Korupsi sudah sedemikian ”menggurita” dalam birokrasi negara dan telah
membudaya dalam kehidupan masyarakat. Paling dirugikan adalah rakyat banyak
dan di antara lapisan masyarakat yang
paling dirugikan adalah mereka yang jauh dari akses kekuasaan. Oleh sebab itu rakyat atau masyarakat berhak
dan berkewajiban melakukan kontrol untuk menghentikan atau minimal menekan
segala bentuk tindakan korup. Kontrol masyarakat (kontrol publik) merupakan
senjata ampuh untuk terjun ke medan pertempuran melawan wabah korupsi. Tetapi
untuk memenangkan pertempuran melawan korupsi, kontrol publik saja tidaklah
memadai. Perlu senjata lain, yaitu partisipasi publik. Fuad Hassan, menyebut
kontrol publik dan partisipasi publik sebagai dwitunggal. Dengan kontrol dan
partisipasi publik, tindak korupsi bisa ditekan.[23]
Maka
untuk mewujudkan pendidikan anti-korupsi bagi masyarakat, diperlukan
partisipasi publik sendiri yang merupakan syarat mutlak agar kontrol publik
bisa dilakukan secara efektif.
Partisipasi publik akan terwujud bila publik memperoleh cukup
informasi. Lantas apa yang terjadi bila
informasinya sengaja ditutupi? Ini
berarti tidak ada keterbukaan. Bila
tidak ada keterbukaan, tidak akan ada partisipasi publik, apalagi kontrol
publik. Dan jika tidak ada kontrol publik, kekuasaan akan menjadi semakin kuat
tak terkontrol. Dan ini artinya parktek-praktek korupsi makin menjadi-jadi.
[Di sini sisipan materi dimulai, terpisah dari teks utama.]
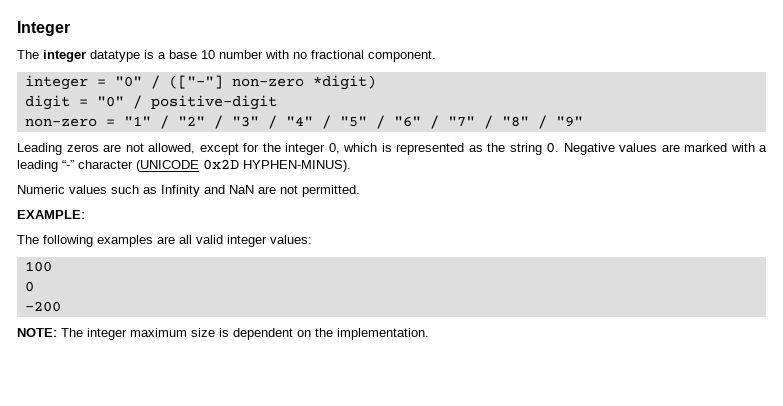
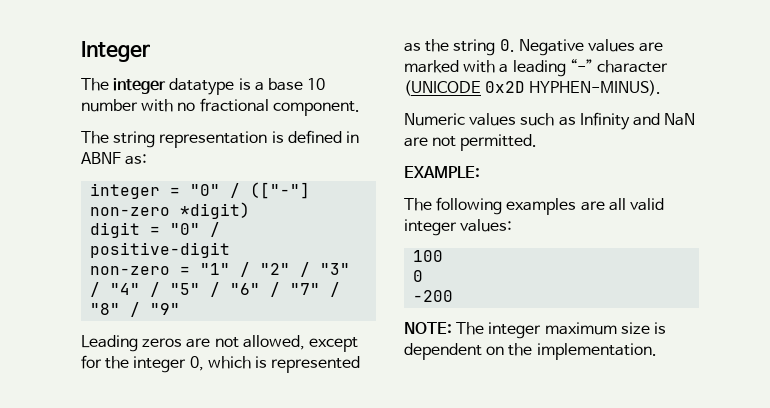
(436, 56) none -> [81,130,359,148] [81,152,148,165] // The string representation is defined in ABNF as:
Sebagaimana dikatakan Lord Acton; “Power tends to corrupt, absolut power
corrupt absolutly”. Karena itu memberikan informasi dan pendidikan bagi publik
agar melek informasi, khususnya terkait dengan korupsi bukan hanya perlu tetapi
sesuatu yang mendesak dilakukan. Apalagi
dalam kehidupan politik kontemporer, korupsi tidak jarang dijadikan isu dan
komoditas politik, sehingga korupsi dikonstruksi menjadi masalah politik, bukan
lagi masalah hukum apalagi moral kejujuran.
Dalam
keadaan seperti ini, kesadaran politik tentang bahaya korupsi harus
dibangkitkan dan dididik agar mempunyai ghirah memberantas korupsi. Upaya mendidik dan menyadarkan masyarakat ini
penting, sebab masyarakat yang sadar jelas lebih baik daripada masyarakat yang
apatis, yang tidak menyadari atau tidak tahu hak-haknya dan bersikap masa bodoh
atau ”tepoliro” terhadap segala bentuk penyelewengan dan penyalahgunaan yang
dilakukan pejabat publik atau siapa saja yang melakukan korupsi. Sebab sikap masa bodoh dan ”teposliro” ini
adalah lahan subur bagi tumbuhnya wabah korupsi dan dianggap sebagai perbuatan
biasa saja. Oleh karena itu, upaya
mendidik, memberdayakan, dan membangkitkan kesadaran mengenai betapa krusialnya
persoalan korupsi jelas merupakan sesuatu yang mendesak dilakukan. Karena warga
masyarakat yang sadar dan memiliki pemahaman yang cukup tentang korupsi adalah
landasan yang sangat pengting bagi usaha menekan derasnya arus korupsi. Dengan demikian kuncinya adalah perlunya
pendidikan anti-korupsi bagi siswa, mahasiswa, dan masyarakat umumnya, agar
”melek” terhadap korupsi.[24] Dengan demikian, dapat dikatakan bahwa pendidikan atau pembelajaran anti-korupsi
yang dilaksanakan secara terencana dan sistematis, mulai dari pendidikan
informal keluarga dirumah, pendidikan formal di sekolah, dan pendidikan
nonformal di masyarakat, dapat mencegah, mengurangi, dan bahkan memberantas
korupsi di Indonesia sampai ke akar-akarnya.